After Grazier's death in 1999, her husband created a scholarship in her name, The Margaret Hayes Grazier Endowed Scholarship Fund, at the school in which she spent the largest portion of her career, Wayne State University. The scholarship is presented yearly to students in the Library and Information Science Program who meet academic, character and leadership qualifications, in addition to financial need. They must also be pursuing a career in Grazier's specialty of school library media or youth services.

==Extra-curricular activities==
In addition to being a professor in the Library Science Program and Wayne State University she was also very active in many library organizations.

American Library Association (ALA). During two separate phases in her life, from 1960 to 1964 and from 1972 to 1974, she was a councilor to the ALA in addition to serving as a member of the ALA's Committee on Research from 1970 to 1976.

She was an active member of the American Association of School Librarians; Considering her deep passion and roots in school libraries this is not surprising. She reigned as the second vice-president from 1970 to 1971 and served as the unit head of the AASL's Media Program Development Unit for three years from 1973 to 1976.

Although Grazier devoted much of her time to the ALA and the AASL in addition to many other library and media centric organizations, the group that she was most active in during her career was Michigan Association for Media in Education (MAME). Grazier served as the president of MAME in 1981. This was an exceptionally difficult year to hold this position because of the diminishing state funding for education. School library positions were being eliminated and there were severe University of Michigan budget cuts. The troubling financial times that surrounded her presidency forced her to focus mainly on coming up with funding solutions for jobs and services at the state level that she believed to be a vital part of the learning process. After her term as president, Grazier became the editor of MAME's journal, Media Spectrum, and remained the editor of the journal until 1988.

==Awards==
Grazier was a recipient of the AASL President's Award in 1986. According to the AASL this award is presented to a candidate who exemplifies "outstanding contributions to school librarianship and school library media development".

For her continued work with the MAME organization she too was recognized with MAME's Outstanding Meritorious Service Award in 1987. After Grazier's death, another MAME award, for contributions to the profession, was renamed in her honor as "The Margaret Grazier Award for Contributions to the Profession".

Her most recent honor was bestowed upon her by the Women's National Book Association's Detroit Chapter, in 1998. This group named her their Bookwoman of the Year.

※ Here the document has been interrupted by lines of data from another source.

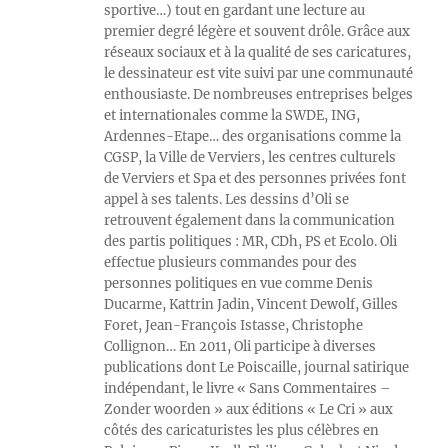
sportive…) tout en gardant une lecture au
premier degré légère et souvent drôle. Grâce aux
réseaux sociaux et à la qualité de ses caricatures,
le dessinateur est vite suivi par une communauté
enthousiaste. De nombreuses entreprises belges
et internationales comme la SWDE, ING,
Ardennes-Etape… des organisations comme la
CGSP, la Ville de Verviers, les centres culturels
de Verviers et Spa et des personnes privées font
appel à ses talents. Les dessins d’Oli se
retrouvent également dans la communication
des partis politiques : MR, CDh, PS et Ecolo. Oli
effectue plusieurs commandes pour des
personnes politiques en vue comme Denis
Ducarme, Kattrin Jadin, Vincent Dewolf, Gilles
Foret, Jean-François Istasse, Christophe
Collignon… En 2011, Oli participe à diverses
publications dont Le Poiscaille, journal satirique
indépendant, le livre « Sans Commentaires –
Zonder woorden » aux éditions « Le Cri » aux
côtés des caricaturistes les plus célèbres en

After Grazier's death in 1999, she was chosen as number 41 in the American Libraries' list of "100 of the Most Important Leaders We Had in the 20th Century". She is included in the list with the likes of Melvil Dewey and Andrew Carnegie amongst others.

==Grazier's publications==
- "Implications of the New Educational Goals for School Libraries on the Secondary Level". Library Quarterly 30 [January 1960]: 38.
- "Beginning with Assignments". ALA Bulletin 57(2) [February 1963]: pp. 154–55.
- "What Happens in the School Library". ALA Bulletin 58(2) [February 1964]: pp. 104–108.
- The High School Library in Transition. Chicago: Knapp School Libraries Project, 1967.
- "Preparation of the School Librarian", Education for Librarianship: The Design of the Curriculum of Library Schools, Herbert Goldhor, ed., pp 130–145. Ubrbana, Illinois: University of Illinois, 1971.
- "The Elementary and Secondary Education Act, Title II". Library Trends 24 [July 1975]: pp. 45–62.
- "A Role for Media Specialists in the Curriculum Development Process". School Library Media Quarterly 4 [Spring 1976]: pp. 199–204.
- "The Curriculum Consultant Roles of the School Library Media Specialist". Library Trends 28 [Fall 1979]: pp. 263–279.
- "Critically Reading and Applying Research in School Library Media Centers". School Library Media Quarterly 10 [Winter 1982]: pp. 135–46.